O desenvolvimento de competências digitais é essencial para responder às necessidades de um mercado global com uma procura crescente por profissionais qualificados. No Egito, as autoridades implementaram um programa específico com esse objetivo.
A ITIDA anunciou, a 4 de junho, o lançamento da maior edição do seu programa de formação de verão em competências digitais. Este ano, a iniciativa pretende formar 10 000 estudantes universitários nas profissões tecnológicas mais procuradas pelo mercado, num contexto de forte procura mundial por talentos digitais.

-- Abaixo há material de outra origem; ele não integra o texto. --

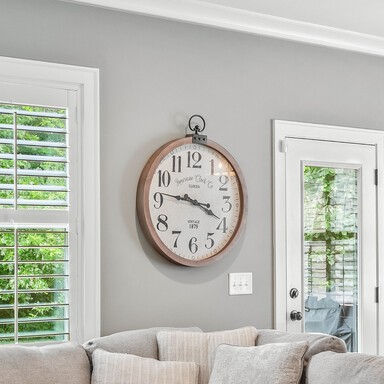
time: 3:46
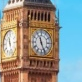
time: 11:25
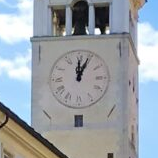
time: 12:04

Implementado em parceria com o National Telecommunications Institute, o programa está aberto a estudantes de áreas técnicas e não técnicas. As formações abrangem inteligência artificial, cibersegurança, desenvolvimento de software, ciência de dados, computação em nuvem, marketing digital, eletrónica e design digital.
Para além dos conteúdos teóricos, os participantes terão acesso a projetos práticos e módulos dedicados às competências profissionais, com o objetivo de facilitar a sua integração no mercado de trabalho.

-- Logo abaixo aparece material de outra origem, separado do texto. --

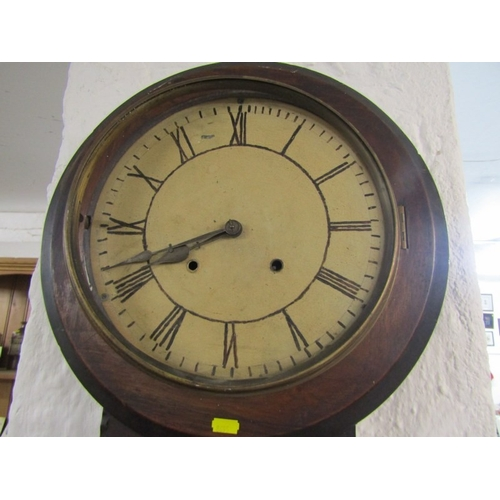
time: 7:41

Esta iniciativa faz parte da estratégia do Egito para consolidar a sua posição como um dos principais polos regionais de serviços digitais e de externalização (outsourcing). Graças a uma população superior a 110 milhões de habitantes e a um vasto número de diplomados, aliado à sua localização estratégica entre a Europa, África e o Médio Oriente, o país atrai cada vez mais empresas internacionais de tecnologia, centros de serviços e fornecedores de outsourcing.
O programa surge também num momento em que o Egito procura reforçar as competências digitais da sua força de trabalho. As autoridades pretendem formar cerca de 800 000 pessoas em tecnologias da informação e comunicação (TIC) durante 2026, através de diversos programas públicos.
Além disso, o país atribui anualmente cerca de 750 000 diplomas universitários, uma parte significativa dos quais em áreas científicas, tecnológicas e de engenharia, constituindo um dos maiores reservatórios de talentos da região EMEA (Europa, Médio Oriente e África).
Este reforço das competências acompanha as ambições económicas do setor digital egípcio. O Ministério das Comunicações e Tecnologias da Informação pretende elevar as exportações de serviços de outsourcing para 6 mil milhões de dólares em 2026, face aos cerca de 5,2 mil milhões de dólares registados em 2025.
Num mercado global marcado pela escassez persistente de profissionais qualificados em inteligência artificial, cibersegurança e engenharia de software, o Cairo procura transformar a sua vantagem demográfica num motor de crescimento económico e reforçar a sua atratividade junto de multinacionais em busca de talento digital.